Mrs. Brigby handed him the clipboard. He did his best to have daily inspections, to double check his patients’ received treatment. Most became regulars, but of late, some hadn’t shown.
“Mrs. Brigby, have you seen Vale lately?” He didn’t see her name on the list and Vale’s medicine bag sat on the furthest end of the table.
“Oh dear, no, I’m afraid I haven’t.” Mrs. Brigby accepted the clipboard to look through the sign-in sheet. “According to our records, she was meant to pick her medicine up two days ago. No one has marked seeing her. I’ll have another nurse ask around.”
“Yes, please do that.”
Ever since he returned, he tended to the clinic. Robert and Matilda wanted him to rest, but nightmares haunted him, visions he couldn’t forget, feelings he wanted to leave behind, and a man he didn’t want to admit to being. Keeping busy and monitoring patients kept him from spiraling.

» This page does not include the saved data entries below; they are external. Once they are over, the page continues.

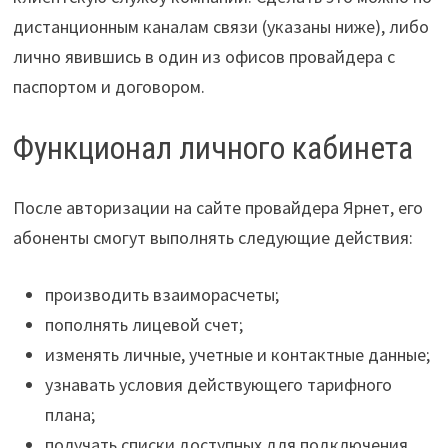
дистанционным каналам связи (указаны ниже), либо
лично явившись в один из офисов провайдера с
паспортом и договором.
Функционал личного кабинета
После авторизации на сайте провайдера Ярнет, его
абоненты смогут выполнять следующие действия:
производить взаиморасчеты;
пополнять лицевой счет;
изменять личные, учетные и контактные данные;
узнавать условия действующего тарифного
плана;
получать списки доступных для подключения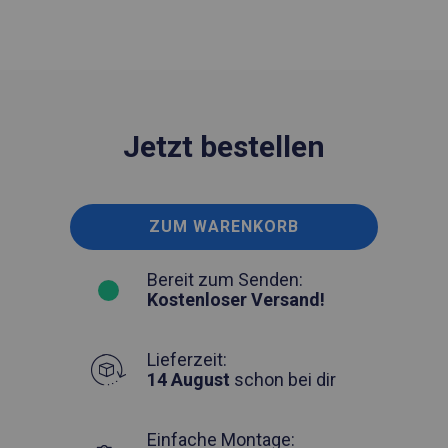
Jetzt bestellen
ZUM WARENKORB
Bereit zum Senden:
Kostenloser Versand!
Lieferzeit:
14 August
schon bei dir
Einfache Montage: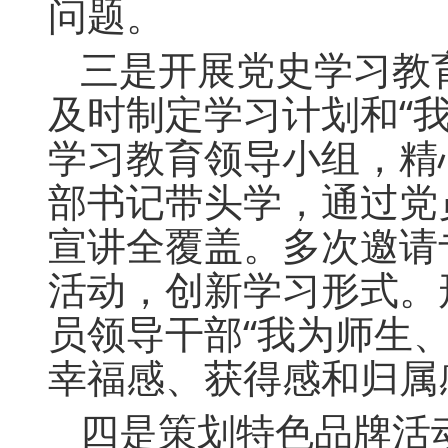
问题。
三是开展党史学习教
及时制定学习计划和“
学习教育领导小组，精
部书记带头学，通过党
宣讲全覆盖。多次邀请
活动，创新学习形式。
员领导干部“我为师生
幸福感、获得感和归属
四是策划特色品牌活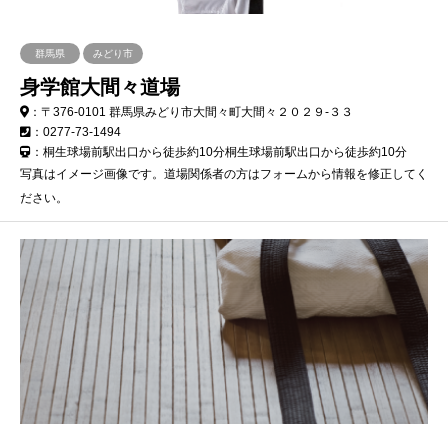
群馬県
みどり市
身学館大間々道場
：〒376-0101 群馬県みどり市大間々町大間々２０２９-３３
：0277-73-1494
：桐生球場前駅出口から徒歩約10分桐生球場前駅出口から徒歩約10分
写真はイメージ画像です。道場関係者の方はフォームから情報を修正してく
ださい。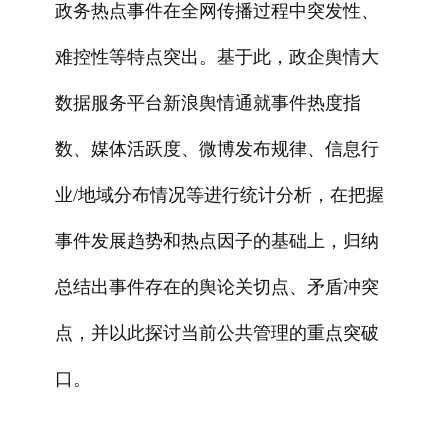
政务热点事件在全网传播过程中突发性、
难控性等特点突出。基于此，政企舆情大
数据服务平台新浪舆情通就事件热度指
数、媒体活跃度、微博发布规律、信息行
业/地域分布情况等进行统计分析，在把握
事件发展趋势和热点因子的基础上，归纳
总结出事件存在的舆论关切点、矛盾冲突
点，并以此探讨当前公共管理的重点突破
口。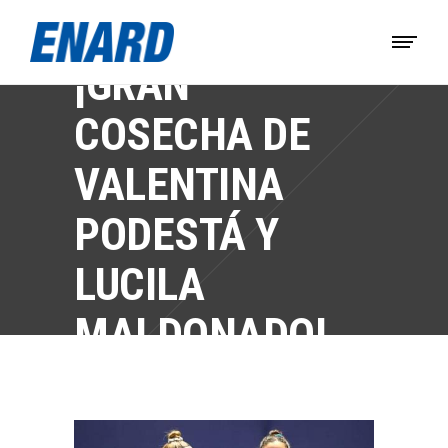
¡GRAN
COSECHA DE
VALENTINA
PODESTÁ Y
LUCILA
MALDONADO!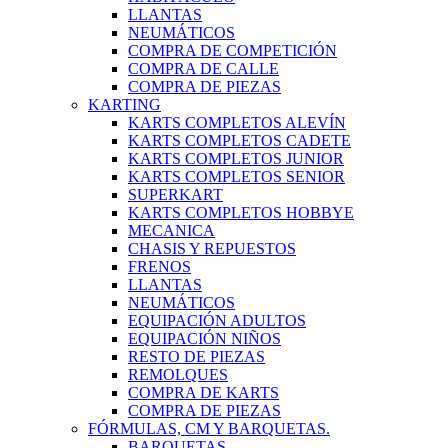
LLANTAS
NEUMÁTICOS
COMPRA DE COMPETICIÓN
COMPRA DE CALLE
COMPRA DE PIEZAS
KARTING
KARTS COMPLETOS ALEVÍN
KARTS COMPLETOS CADETE
KARTS COMPLETOS JUNIOR
KARTS COMPLETOS SENIOR
SUPERKART
KARTS COMPLETOS HOBBYE
MECANICA
CHASIS Y REPUESTOS
FRENOS
LLANTAS
NEUMÁTICOS
EQUIPACIÓN ADULTOS
EQUIPACIÓN NIÑOS
RESTO DE PIEZAS
REMOLQUES
COMPRA DE KARTS
COMPRA DE PIEZAS
FÓRMULAS, CM Y BARQUETAS.
BARQUETAS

Over the years, he learned about the people of the city. They weren’t as transient as the public believed. His patients grew their roots. The soup kitchen a block over advertised his clinic, so he visited frequently. That’s where he met Vale, an older widow who lost her husband a decade ago. They never had much, and she was sick with weak lungs, so it didn’t take long for her to lose everything and find herself on the streets. She was a kind woman, generous and sweet. She never missed her medicine pick up and brought flowers she picked from the local park for the patients. Vale’s absence made the seventh person, who stopped picking up their medicine in less than two months.
“Strange,” he said.
“What?” Mrs. Brigby asked.
“Nothing. Good work today, Mrs. Brigby.”
He returned to the rundown storage room that he called an office. Blinds, haggard and yellowed by age, hung from the windows lining the facade. A couch too small to lie comfortably on fit against the wall, the fabric ripped and cushions thin. A desk sat at the center, enclosed by shelves on either side. Papers filled every drawer and stacked atop the desk. One page stood out; a list of names that he added Vale’s to.